→ Extrait proposé
───

Cento Passi verso il Futuro, tel est le slogan de campagne de Domenico Lucano, réélu maire de Riace fin mai 2014. Comme un défi lancé à la ‘ndrangheta, la mafia calabraise, "ces cent pas vers le futur" symbolisent l’immense travail accompli par les villageois qui ont accueilli plus de six mille réfugiés depuis 1998. Aujourd’hui, Riace qui se dépeuplait compte près de deux mille habitants dont un quart est constitué de réfugiés provenant de divers pays d’Afrique de l’Est et du Moyen-Orient. Des emplois ont été créés dans l’agriculture et les services d’entretien, et les métiers artisanaux (céramique, tissage, broderie) ont été ranimés. Bel exemple de solidarité !

───

→ Consignes
A - Réécrivez la partie de l'extrait sur Riace qui commence par « Cento Passi verso » et se poursuit jusqu'à « de solidarité ! », en remplaçant « réfugiés » par « migrants ».
B - Pour chacune des affirmations suivantes, dites par oui ou par non si elle concorde avec l'extrait sur Riace, et citez à l'appui les mots décisifs du texte : (i) Domenico Lucano a été réélu maire de Riace fin mai 2014 ; (ii) les réfugiés représentent la moitié des habitants de Riace ; (iii) des emplois ont été créés dans l'industrie automobile.

───

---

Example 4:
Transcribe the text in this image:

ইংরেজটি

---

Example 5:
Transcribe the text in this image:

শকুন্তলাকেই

───

→ Corrigés
A -
Cento Passi verso il Futuro, tel est le slogan de campagne de Domenico Lucano, réélu maire de Riace fin mai 2014. Comme un défi lancé à la ‘ndrangheta, la mafia calabraise, "ces cent pas vers le futur" symbolisent l’immense travail accompli par les villageois qui ont accueilli plus de six mille migrants depuis 1998. Aujourd’hui, Riace qui se dépeuplait compte près de deux mille habitants dont un quart est constitué de migrants provenant de divers pays d’Afrique de l’Est et du Moyen-Orient. Des emplois ont été créés dans l’agriculture et les services d’entretien, et les métiers artisanaux (céramique, tissage, broderie) ont été ranimés. Bel exemple de solidarité !

B -
(i) Oui : « réélu maire de Riace fin mai 2014 ».
(ii) Non : « dont un quart est constitué de réfugiés ».
(iii) Non : « Des emplois ont été créés dans l’agriculture et les services d’entretien ».